LISTE DES CONSIGNES:
**1)** Pouvez-vous restituer mot pour mot le passage de l'article sur la démission de l'ambassadeur Zoubarov qui commence à « Le 18 juillet, le » et se termine à « pouvoir en Russie. » ?
**2)** Pouvez-vous poursuivre l'article sur la démission de l'ambassadeur Zoubarov en reprenant juste après sa dernière phrase ?

━━ TEXTE FOURNI

Le 18 juillet, le président russe Vladimir Poutine a signé un décret se rapportant à la démission de l’ambassadeur extraordinaire et plénipotentiaire de la Russie en Ukraine, Mikhaïl Zoubarov. Coïncidence ou pas, ce décret a été signé le même jour qu’a été annoncé un certain nombre de changements de personnel au plus haut niveau du pouvoir en Russie.
Depuis sept ans, Zoubarov était ambassadeur de Russie en Ukraine. Beaucoup ont considéré que sa nomination était pour lui une sinécure, alors que pour d’autres il s’agissait d’une des plus grandes erreurs politiques de la Russie envers l’Ukraine. Dans la période post soviétique l’Ukraine a toujours occupé une place centrale dans la politique étrangère de Moscou. Il est donc essentiel que la mission diplomatique de la Russie soit dirigée par un homme politique respecté ou un diplomate hautement professionnel. Mais Zoubarov ne satisfaisait pas à ces critères. Non seulement il était l’un des ministres les plus impopulaires de Russie (alors qu’il était ministre de la Santé), mais il a également été accusé d’avoir utilisé sa position officielle dans l’intérêt de sa propre entreprise.
Les critiques se sont avérées correctes : Zoubarov ne s’était jamais montré digne du poste d’ambassadeur. L’ambassade de Russie observait passivement le passage de pouvoir en Ukraine entre les mains de russophobes préparés par l’Occident et soutenus par des structures d’état des États-Unis et de l’UE et par des ONG. J’ai eu l’occasion de travailler étroitement avec des représentants d’organisations russes ces années-là, et toutes ont noté l’oisiveté de l’ambassadeur Zoubarov en contraste avec la forte activité des missions diplomatiques et des ONG occidentales.
Toutefois, pour des raisons d’équité, il faut reconnaître que le problème n’est pas seulement l’individu Zoubarov. La pratique consistant à nommer des officiels qui ne parviennent pas à faire leur travail, comme ambassadeurs remonte à l’époque soviétique. Par exemple, l’ambassadeur de la Russie en Biélorussie est l’ex-gouverneur de la région de l’Altaï, Sourikov. L’Ukraine aurait dû être une exception au vu de son importance pour les intérêts de la Russie.
Les événements d’Euromaïdan et l’arrivée au pouvoir d’un bloc russophobe d’oligarques et de néo-nazis est en grande partie la faute de la Russie elle-même. La politique étrangère du pays connaît un déficit aigu de réflexion stratégique, avec une seconde caractéristique, son incapacité et réticence à travailler avec d’autres élites et la population plus largement. Le style de la politique étrangère aussi bien de l’URSS que de la Russie moderne, est entièrement dépendant du pouvoir établi. C’est pour ces raisons que l’ancien ministre et oligarque Zoubarov semblait convenir comme candidat, car il pouvait facilement tenir un langage commun avec l’ancien président et oligarque Ianoukovitch, puis avec le nouveau président par intérim et oligarque Porochenko.

━━━━
━━ RELEVÉ DES DONNÉES

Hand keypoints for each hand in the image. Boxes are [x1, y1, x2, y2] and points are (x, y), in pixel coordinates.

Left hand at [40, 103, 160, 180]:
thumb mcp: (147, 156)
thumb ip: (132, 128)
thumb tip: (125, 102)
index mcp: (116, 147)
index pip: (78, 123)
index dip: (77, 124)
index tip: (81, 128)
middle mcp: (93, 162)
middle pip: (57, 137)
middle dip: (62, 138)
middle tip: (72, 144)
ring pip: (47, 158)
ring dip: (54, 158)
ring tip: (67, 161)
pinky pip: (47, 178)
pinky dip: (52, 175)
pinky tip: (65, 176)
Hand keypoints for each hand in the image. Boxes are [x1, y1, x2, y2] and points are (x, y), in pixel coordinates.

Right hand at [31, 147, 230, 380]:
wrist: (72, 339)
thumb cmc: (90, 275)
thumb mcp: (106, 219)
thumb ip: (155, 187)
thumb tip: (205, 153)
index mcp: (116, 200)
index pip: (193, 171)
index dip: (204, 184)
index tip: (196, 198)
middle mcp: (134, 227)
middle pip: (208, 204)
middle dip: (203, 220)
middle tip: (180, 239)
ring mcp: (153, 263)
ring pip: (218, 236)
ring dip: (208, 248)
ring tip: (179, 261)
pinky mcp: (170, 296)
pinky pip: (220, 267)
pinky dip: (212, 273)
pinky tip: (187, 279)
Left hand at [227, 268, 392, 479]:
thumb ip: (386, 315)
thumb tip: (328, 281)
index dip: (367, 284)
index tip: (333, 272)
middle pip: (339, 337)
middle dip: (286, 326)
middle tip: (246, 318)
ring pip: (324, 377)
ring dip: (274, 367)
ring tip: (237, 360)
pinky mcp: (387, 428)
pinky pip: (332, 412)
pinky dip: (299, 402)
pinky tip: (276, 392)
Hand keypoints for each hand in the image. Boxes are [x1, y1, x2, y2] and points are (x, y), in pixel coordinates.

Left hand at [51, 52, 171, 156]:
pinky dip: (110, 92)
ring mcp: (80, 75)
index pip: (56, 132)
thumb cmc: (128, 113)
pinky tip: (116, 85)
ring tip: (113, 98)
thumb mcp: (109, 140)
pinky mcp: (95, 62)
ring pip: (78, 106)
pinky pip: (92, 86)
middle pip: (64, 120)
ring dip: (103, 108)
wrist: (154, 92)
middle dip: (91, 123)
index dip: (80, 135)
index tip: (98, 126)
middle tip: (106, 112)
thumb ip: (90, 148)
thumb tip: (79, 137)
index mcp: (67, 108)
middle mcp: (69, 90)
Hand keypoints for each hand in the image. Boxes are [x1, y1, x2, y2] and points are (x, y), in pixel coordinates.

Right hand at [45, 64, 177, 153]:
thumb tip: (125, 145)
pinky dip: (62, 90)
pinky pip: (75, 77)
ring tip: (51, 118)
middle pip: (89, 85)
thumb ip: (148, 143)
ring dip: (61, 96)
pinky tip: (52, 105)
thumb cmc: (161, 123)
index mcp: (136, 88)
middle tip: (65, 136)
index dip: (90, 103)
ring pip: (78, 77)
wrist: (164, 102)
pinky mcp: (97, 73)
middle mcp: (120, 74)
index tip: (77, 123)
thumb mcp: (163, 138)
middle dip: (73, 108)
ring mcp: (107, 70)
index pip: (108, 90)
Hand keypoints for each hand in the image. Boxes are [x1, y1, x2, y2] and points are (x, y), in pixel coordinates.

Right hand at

━━━━
━━ RELEVÉ DES DONNÉES

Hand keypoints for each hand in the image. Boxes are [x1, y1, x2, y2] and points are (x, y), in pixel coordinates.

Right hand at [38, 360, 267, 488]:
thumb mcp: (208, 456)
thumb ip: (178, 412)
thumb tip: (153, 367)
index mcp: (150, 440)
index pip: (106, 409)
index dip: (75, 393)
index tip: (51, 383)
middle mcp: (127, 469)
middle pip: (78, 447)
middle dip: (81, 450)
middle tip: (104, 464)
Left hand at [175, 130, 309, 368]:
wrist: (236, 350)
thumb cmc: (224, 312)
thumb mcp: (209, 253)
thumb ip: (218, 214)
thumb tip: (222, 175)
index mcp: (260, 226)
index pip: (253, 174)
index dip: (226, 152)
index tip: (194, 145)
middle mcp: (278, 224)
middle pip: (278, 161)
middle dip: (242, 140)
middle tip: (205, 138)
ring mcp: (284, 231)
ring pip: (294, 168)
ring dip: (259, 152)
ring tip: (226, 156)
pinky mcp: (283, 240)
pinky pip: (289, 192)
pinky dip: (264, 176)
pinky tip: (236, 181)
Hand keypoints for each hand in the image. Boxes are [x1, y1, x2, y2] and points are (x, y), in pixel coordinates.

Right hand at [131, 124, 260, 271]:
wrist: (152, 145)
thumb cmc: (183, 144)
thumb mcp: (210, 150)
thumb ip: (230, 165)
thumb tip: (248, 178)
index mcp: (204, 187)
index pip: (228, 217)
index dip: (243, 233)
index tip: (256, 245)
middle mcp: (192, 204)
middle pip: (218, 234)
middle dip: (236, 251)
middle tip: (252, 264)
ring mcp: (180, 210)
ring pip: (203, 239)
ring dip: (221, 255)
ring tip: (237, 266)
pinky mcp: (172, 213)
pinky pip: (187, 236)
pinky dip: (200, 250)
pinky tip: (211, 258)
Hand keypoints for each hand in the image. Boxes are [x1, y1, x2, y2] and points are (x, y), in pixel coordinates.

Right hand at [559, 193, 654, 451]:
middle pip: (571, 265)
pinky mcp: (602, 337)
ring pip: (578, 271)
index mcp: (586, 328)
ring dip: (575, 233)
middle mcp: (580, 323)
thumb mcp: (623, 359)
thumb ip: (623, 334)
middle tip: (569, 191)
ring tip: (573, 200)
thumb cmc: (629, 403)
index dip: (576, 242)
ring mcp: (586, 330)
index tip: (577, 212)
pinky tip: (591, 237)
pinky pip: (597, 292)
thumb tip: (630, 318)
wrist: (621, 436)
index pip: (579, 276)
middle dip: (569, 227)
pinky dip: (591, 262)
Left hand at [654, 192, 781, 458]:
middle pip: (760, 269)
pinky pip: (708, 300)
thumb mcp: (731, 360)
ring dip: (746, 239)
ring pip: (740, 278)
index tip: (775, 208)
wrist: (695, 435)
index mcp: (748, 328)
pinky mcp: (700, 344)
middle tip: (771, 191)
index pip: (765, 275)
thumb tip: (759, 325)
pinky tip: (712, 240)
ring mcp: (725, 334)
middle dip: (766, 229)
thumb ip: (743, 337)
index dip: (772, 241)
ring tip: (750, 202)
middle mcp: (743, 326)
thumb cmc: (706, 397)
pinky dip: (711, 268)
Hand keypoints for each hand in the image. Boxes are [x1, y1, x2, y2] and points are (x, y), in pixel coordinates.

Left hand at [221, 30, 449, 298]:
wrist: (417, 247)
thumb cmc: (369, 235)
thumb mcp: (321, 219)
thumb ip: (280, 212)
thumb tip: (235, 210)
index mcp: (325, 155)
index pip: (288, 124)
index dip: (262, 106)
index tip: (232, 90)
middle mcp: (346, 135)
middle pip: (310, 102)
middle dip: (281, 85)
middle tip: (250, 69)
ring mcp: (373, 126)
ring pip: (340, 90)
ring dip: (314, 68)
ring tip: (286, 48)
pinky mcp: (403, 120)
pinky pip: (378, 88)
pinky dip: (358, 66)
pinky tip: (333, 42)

━━━━

RÉPONSES PAR NUMÉRO:
**1)**
Le 18 juillet, le président russe Vladimir Poutine a signé un décret se rapportant à la démission de l’ambassadeur extraordinaire et plénipotentiaire de la Russie en Ukraine, Mikhaïl Zoubarov. Coïncidence ou pas, ce décret a été signé le même jour qu’a été annoncé un certain nombre de changements de personnel au plus haut niveau du pouvoir en Russie.

**2)**
Peut-être que l’éminent analyste politique ukrainien Mikhaïl Pogrebinsky avait raison quand il a apprécié la démission de Zoubarov comme la fin des relations « informelles » entre Moscou et Kiev. Dans ce cas « informalité » signifie une tendance à faire des compromis. Malgré la perception négative par l’élite russe de Porochenko, Zoubarov était encore « enclin à négocier. » Selon une publication russe, au début de cette année Vladimir Poutine et Porochenko étaient souvent en contact, avec des conversations téléphoniques hebdomadaires. Toutefois, cela n’a servi à rien. Cela signifie que « l’ami de Porochenko », Zoubarov ne convenait plus à la Russie comme ambassadeur à Kiev.
Si nous croyons Pogrebinski, les relations « presque dignes de confiance » entre Moscou et Kiev ont pris fin. Ce sera « inconfortable » pour Porochenko. Pogrebinski a soumis cette opinion dans une interview alors qu’il ne savait pas encore qui allait remplacer Zoubarov. Les informations sur le successeur de Zoubarov n’ont été connues qu’un peu plus tard.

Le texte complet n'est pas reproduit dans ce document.